Suddenly she raised her arms and made a curious gesture to the moon.
It was--an archaic--movement; she seemed to drag it from remote
antiquity--yet in it was a strange suggestion of power, Twice she
repeated this gesture and--the tinklings died away! She turned to us.
"'Go!' she said, and her voice seemed to come from far distances. 'Go
from here--and quickly! Go while you may. It has called--' She pointed
to the islet. 'It knows you are here. It waits!' she wailed. 'It
beckons--the--the--"
"She fell at Edith's feet, and over the lagoon came again the tinklings,
now with a quicker note of jubilance--almost of triumph.
"We watched beside her throughout the night. The sounds from
Nan-Tauach continued until about an hour before moon-set. In the
morning Thora awoke, none the worse, apparently. She had had bad
dreams, she said. She could not remember what they were--except that
they had warned her of danger. She was oddly sullen, and throughout
the morning her gaze returned again and again half-fascinatedly,
half-wonderingly to the neighbouring isle.
"That afternoon the natives returned. And that night on Nan-Tauach the
silence was unbroken nor were there lights nor sign of life.
"You will understand, Goodwin, how the occurrences I have related
would excite the scientific curiosity. We rejected immediately, of
course, any explanation admitting the supernatural.

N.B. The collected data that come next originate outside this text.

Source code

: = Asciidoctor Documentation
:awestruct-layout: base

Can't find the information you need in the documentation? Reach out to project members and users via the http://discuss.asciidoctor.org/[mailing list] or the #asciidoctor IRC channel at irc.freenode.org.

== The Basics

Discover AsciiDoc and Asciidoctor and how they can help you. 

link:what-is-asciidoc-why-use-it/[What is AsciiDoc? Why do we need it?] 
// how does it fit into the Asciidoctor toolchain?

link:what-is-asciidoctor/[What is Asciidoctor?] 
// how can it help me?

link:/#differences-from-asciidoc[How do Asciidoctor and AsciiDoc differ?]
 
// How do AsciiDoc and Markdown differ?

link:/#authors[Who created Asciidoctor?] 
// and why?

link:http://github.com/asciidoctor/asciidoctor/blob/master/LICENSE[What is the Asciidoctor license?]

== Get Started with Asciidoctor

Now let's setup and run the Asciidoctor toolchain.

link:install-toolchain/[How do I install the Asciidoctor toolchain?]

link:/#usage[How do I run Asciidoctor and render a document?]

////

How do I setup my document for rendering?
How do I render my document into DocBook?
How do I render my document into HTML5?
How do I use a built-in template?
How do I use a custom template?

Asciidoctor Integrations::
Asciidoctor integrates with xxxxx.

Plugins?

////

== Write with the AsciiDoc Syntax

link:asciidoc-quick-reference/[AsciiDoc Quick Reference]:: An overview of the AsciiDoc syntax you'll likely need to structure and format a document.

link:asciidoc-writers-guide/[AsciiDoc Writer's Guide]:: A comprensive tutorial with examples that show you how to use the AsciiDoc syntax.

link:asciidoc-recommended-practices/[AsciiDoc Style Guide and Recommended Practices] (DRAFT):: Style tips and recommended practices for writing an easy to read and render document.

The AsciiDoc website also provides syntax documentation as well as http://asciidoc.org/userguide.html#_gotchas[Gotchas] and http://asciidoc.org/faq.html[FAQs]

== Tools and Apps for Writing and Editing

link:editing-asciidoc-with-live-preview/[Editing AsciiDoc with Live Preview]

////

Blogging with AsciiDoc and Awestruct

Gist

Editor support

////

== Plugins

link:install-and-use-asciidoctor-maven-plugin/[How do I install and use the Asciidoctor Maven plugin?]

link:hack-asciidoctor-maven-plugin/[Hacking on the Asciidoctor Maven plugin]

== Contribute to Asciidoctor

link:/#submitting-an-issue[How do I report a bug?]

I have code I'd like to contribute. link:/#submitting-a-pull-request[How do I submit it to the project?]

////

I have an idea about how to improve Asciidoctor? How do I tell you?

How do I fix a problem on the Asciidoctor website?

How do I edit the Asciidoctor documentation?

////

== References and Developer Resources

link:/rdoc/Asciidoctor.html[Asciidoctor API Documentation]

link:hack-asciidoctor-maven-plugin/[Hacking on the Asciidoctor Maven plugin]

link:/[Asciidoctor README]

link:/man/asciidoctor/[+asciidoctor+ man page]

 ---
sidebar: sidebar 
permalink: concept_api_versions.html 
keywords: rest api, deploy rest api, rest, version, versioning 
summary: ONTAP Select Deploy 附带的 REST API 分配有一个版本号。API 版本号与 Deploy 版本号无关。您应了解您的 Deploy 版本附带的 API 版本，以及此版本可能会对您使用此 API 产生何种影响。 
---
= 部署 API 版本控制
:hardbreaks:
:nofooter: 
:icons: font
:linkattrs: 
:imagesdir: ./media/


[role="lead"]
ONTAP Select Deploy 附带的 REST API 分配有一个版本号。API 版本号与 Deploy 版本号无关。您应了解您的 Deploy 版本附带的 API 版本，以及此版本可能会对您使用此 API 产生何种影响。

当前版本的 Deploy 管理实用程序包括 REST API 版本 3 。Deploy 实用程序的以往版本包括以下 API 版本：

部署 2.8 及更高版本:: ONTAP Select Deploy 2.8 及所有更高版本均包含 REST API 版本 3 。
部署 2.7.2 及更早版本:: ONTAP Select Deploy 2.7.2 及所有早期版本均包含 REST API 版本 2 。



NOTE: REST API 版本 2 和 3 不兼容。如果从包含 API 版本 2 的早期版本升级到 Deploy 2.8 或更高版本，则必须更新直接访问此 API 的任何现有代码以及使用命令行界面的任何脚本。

"Our--symptoms let me call them--could all very easily be accounted
for. It is unquestionable that the vibrations created by certain musical
instruments have definite and sometimes extraordinary effect upon the
nervous system. We accepted this as the explanation of the reactions
we had experienced, hearing the unfamiliar sounds. Thora's
nervousness, her superstitious apprehensions, had wrought her up to a

condition of semi-somnambulistic hysteria. Science could readily
explain her part in the night's scene.
"We came to the conclusion that there must be a passage-way between
Ponape and Nan-Tauach known to the natives--and used by them
during their rites. We decided that on the next departure of our
labourers we would set forth immediately to Nan-Tauach. We would
investigate during the day, and at evening my wife and Thora would go
back to camp, leaving Stanton and me to spend the night on the island,
observing from some safe hiding-place what might occur.
"The moon waned; appeared crescent in the west; waxed slowly toward
the full. Before the men left us they literally prayed us to accompany
them. Their importunities only made us more eager to see what it was
that, we were now convinced, they wanted to conceal from us. At least
that was true of Stanton and myself. It was not true of Edith. She was
thoughtful, abstracted--reluctant.
"When the men were out of sight around the turn of the harbour, we
took our boat and made straight for Nan-Tauach. Soon its mighty
sea-wall towered above us. We passed through the water-gate with its
gigantic hewn prisms of basalt and landed beside a half-submerged pier.
In front of us stretched a series of giant steps leading into a vast court
strewn with fragments of fallen pillars. In the centre of the court,
beyond the shattered pillars, rose another terrace of basalt blocks,
concealing, I knew, still another enclosure.
"And now, Walter, for the better understanding of what
follows--and--and--" he hesitated. "Should you decide later to return
with me or, if I am taken, to--to--follow us--listen carefully to my
description of this place: Nan-Tauach is literally three rectangles. The
first rectangle is the sea-wall, built up of monoliths--hewn and squared,
twenty feet wide at the top. To get to the gateway in the sea-wall you
pass along the canal marked on the map between Nan-Tauach and the
islet named Tau. The entrance to the canal is bidden by dense thickets
of mangroves; once through these the way is clear. The steps lead up
from the landing of the sea-gate through the entrance to the courtyard.

"This courtyard is surrounded by another basalt wall, rectangular,
following with mathematical exactness the march of the outer
barricades. The sea-wall is from thirty to forty feet high--originally it
must have been much higher, but there has been subsidence in parts.